Je fais rarement de spectacles parce que je ne veux pas rentrer dans des trucs de bruit. Quand je fais de la musique,  je fais une musique de qualité ou je ne fais rien (dit-il fermement). C’est comme quand je prépare des spectacles, je préfère à la limite préparer des grands spectacles plutôt que de jouer tout le temps. Qui dit mode dit démoder. Tu ne peux pas jouer dans un club tous les jours. Certes je l’ai fait pendant x annéed de ma vie. Je joue parfois dans des petits clubs pour me faire plaisir, mais j’invite les Sénégalais à être patients un tout petit peu. Je vais commencer à faire de grands spectacles avec sons et lumières. Du vrai grand spectacle avec de la qualité et non de la quantité. C’est très important pour moi. Je fête bientôt mes 51 de carrière. Ça va être une très grande fête et ce sera l’occasion de montrer sons et lumières en grand spectacle pour non sénégalais et non sénégalaise, pour le peuple sénégalais.

 DITES-NOUS  CE QUE VOUS PENSEZ DE LA MUSIQUE SENEGALAISE AVEC LA JEUNE GENERATION.

Moi j’ai beaucoup d’amis de la jeune génération qui viennent me voir. Mais je leur conseille d’être patients. Les 3P (la passion, la patience, la pureté) pour moi c’est très important. Il ne faut pas être pressé d’être vu à la télévision, ni d’être pressé d’être vu dans un journal, ou d’être pressé pour être écouté dans une radio. Quand on écrit, quand on est dans la musique, on est dans la musique pour la postérité. J’ai rencontré de très grands musiciens dans ma vie. Ce qui se ressemble s’assemble, tous les excellents musiciens ont la même sérénité, la même spiritualité. Les jeunes aujourd’hui doivent tout ramener à la spiritualité car il n’y a qu’elle qui est vraie. Qu’ils fassent de la musique, qu’ils soient patients, qu’ils soient en harmonie avec ce qu’ils font, qu’ils réfléchissent beaucoup à leurs textes.

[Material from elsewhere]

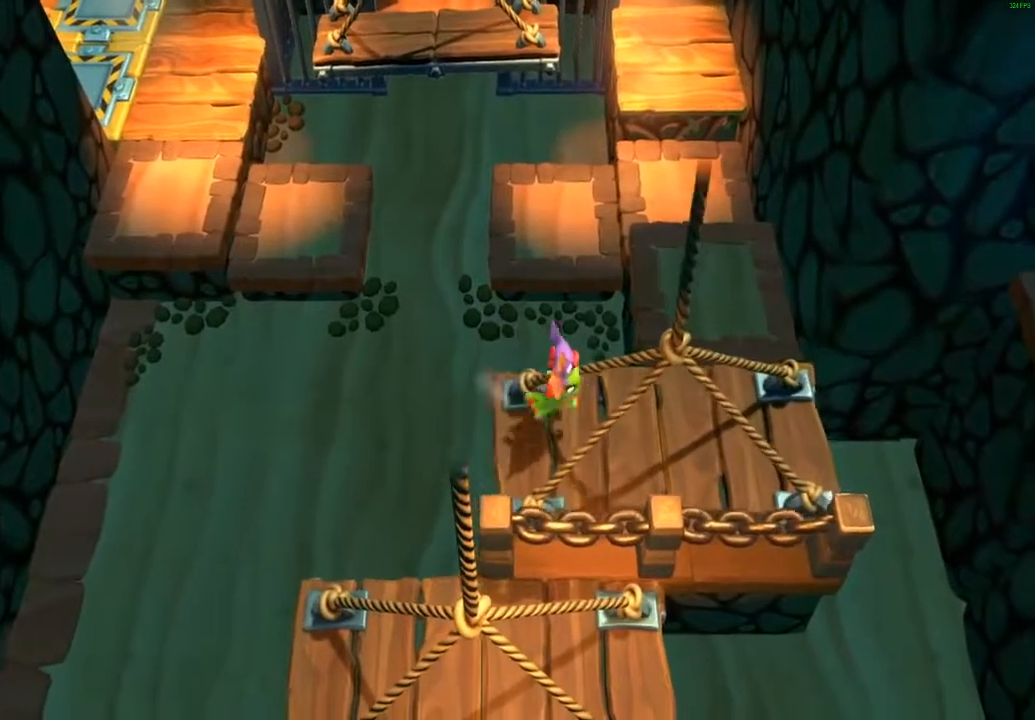
{"buttons": ["A"], "left_stick": "right", "events": [[483, "A", "down"]]}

 VOUS AVEZ UN STYLE PANTALON PATTES D’EPH ET CASQUETTE VISSÉE SUR LA TETE?

C’est depuis ma tendre enfance. J’ai toujours porté des chapeaux et devenu une habitude. Et comme l’habitude est une seconde nature,  je ne change pas cette nature. Je vais vous confier un secret : tous les grands hommes ont quelque chose sur leur tête. Il n’y a rien qui est caché, c’est tout simplement mon style.

 VOS PROJETS AU SENEGAL?

J’ai ouvert un grand studio d’enregistrement pour la jeunesse du Sénégal et j’ai envie d’aider les jeunes par rapport à mon expérience. Le studio s’appelle « Ngor Island Studio ». Les gens viennent ici, il n’y a pas de bruit de voitures, il n’y a que la musique et la mer. Je l’ai ouvert pour tendre la main à la jeunesse sénégalaise.